SEO UPdate #19 | 01/04/2022
Welcome to the nineteenth update from SEO land. I am Ralf van Veen, SEO specialist at my own company and I am happy to write these updates for you. We start today with the quick news, enjoy reading!
Today’s fast-paced news
The fast-paced news from SEO land, laid out point by point.
- John Mueller confirms that a nofollow attribute does not reduce the value of a link, but that no value is provided with this attribute. A number of SEO specialists have indicated that they thought Nofollow links would provide some value after all, but that is really not the case.
- A lot of volatility is now being noticed in the SERP. See the screenshot below of Glenn Gabe.
- Google now displays messages such as “come back later” and “check the source” to indicate that for certain searches, results are getting better at a later time (with news) or that certain results do not have good sources.
- Update from GDS. Google Data Studio now supports data from Google News Traffic from the Google Search Console. I don’t know how many websites will benefit from this, but still a nice update.
- For the local knowledge window in the SERP, Google can now translate it into different languages.
- With MUM, Google is getting better at recognizing when a person is in distress. When you are in a personal crisis and search for something in Google about this, Google will automatically show a more relevant SERP.
- BERT is now also being used to not show content that might unexpectedly be perceived as shocking when a searcher is not really looking for it. This goes beyond the Safesearch results deployed by Google in the past.

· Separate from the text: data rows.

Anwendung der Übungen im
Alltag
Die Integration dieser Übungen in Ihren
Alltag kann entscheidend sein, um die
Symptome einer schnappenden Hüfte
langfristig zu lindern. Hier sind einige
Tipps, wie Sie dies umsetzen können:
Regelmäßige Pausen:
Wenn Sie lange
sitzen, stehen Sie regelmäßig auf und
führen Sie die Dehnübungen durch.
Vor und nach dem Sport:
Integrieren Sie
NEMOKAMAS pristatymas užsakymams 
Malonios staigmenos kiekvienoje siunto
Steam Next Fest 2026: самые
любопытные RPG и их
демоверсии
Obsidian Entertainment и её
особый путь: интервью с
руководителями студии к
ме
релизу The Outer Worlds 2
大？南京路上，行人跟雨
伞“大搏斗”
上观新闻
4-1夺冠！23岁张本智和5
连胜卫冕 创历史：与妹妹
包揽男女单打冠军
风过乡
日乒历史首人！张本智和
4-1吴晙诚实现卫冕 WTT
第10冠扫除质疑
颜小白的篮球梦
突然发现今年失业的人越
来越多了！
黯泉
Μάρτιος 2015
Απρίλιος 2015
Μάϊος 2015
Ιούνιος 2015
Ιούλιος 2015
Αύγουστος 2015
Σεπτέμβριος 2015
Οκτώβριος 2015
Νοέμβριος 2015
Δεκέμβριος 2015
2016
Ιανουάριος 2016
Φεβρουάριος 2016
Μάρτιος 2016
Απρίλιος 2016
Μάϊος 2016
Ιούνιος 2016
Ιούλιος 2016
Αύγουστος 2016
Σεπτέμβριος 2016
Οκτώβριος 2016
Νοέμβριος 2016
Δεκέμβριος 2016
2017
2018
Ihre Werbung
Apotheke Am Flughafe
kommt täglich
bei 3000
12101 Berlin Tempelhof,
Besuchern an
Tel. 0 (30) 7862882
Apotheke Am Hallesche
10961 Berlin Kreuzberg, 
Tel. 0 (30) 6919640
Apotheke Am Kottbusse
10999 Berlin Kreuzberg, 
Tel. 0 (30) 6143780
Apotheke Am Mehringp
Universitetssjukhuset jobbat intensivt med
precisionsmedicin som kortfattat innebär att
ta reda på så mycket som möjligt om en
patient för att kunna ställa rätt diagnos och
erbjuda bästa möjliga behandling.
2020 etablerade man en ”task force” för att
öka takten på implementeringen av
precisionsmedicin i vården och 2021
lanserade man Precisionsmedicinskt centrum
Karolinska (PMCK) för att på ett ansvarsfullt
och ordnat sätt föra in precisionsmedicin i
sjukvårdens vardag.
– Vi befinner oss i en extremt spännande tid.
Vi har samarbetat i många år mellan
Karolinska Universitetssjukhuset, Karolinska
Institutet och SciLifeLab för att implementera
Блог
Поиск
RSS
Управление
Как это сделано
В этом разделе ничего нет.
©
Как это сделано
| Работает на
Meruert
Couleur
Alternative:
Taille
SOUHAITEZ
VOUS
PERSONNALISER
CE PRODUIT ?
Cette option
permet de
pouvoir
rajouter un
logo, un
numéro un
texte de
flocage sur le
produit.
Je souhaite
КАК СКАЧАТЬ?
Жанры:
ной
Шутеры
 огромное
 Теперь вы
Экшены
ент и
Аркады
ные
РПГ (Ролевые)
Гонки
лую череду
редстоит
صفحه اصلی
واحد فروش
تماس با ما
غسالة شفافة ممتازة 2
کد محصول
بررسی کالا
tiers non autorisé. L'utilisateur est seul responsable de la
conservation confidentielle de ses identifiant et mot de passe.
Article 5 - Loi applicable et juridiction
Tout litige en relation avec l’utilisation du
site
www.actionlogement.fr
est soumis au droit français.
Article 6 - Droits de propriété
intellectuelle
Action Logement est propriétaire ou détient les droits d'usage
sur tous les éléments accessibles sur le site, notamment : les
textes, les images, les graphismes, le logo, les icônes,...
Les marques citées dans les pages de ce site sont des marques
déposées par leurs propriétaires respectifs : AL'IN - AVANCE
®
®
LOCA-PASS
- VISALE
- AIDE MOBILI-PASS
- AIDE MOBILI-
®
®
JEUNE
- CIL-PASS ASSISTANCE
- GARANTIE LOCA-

- Bing is testing a snippet from Wikipedia in the upper left corner of the SERP. When you search for something in Bing that is also an article in Wikipedia, it is triggered. I think it looks sloppy, I think bing is looking for new features not yet used by Google.
Redirects in the XML sitemap
Interesting for SEO specialists working on a website migration: Google indicates that it is a good idea to keep URLs short in the XML sitemap after they receive a redirect. Remembering to remove them will help Google detect redirects faster. John Mueller indicates: keep redirects in the sitemaps for about 1 to 3 months.
For URLs that remain stable on the website (that change less frequently), it is interesting to keep them in the XML sitemap for the canonical. With this, you explicitly indicate to Google that you want those URLs to be indexed. For URLs that change, it is interesting to do this so that Google discovers them just a little faster. See correspondence with John Mueller below.
Closing
That was the SEO update of April 1, 2022. I hope you found it interesting and picked up something to pick up with your own clients. Good luck.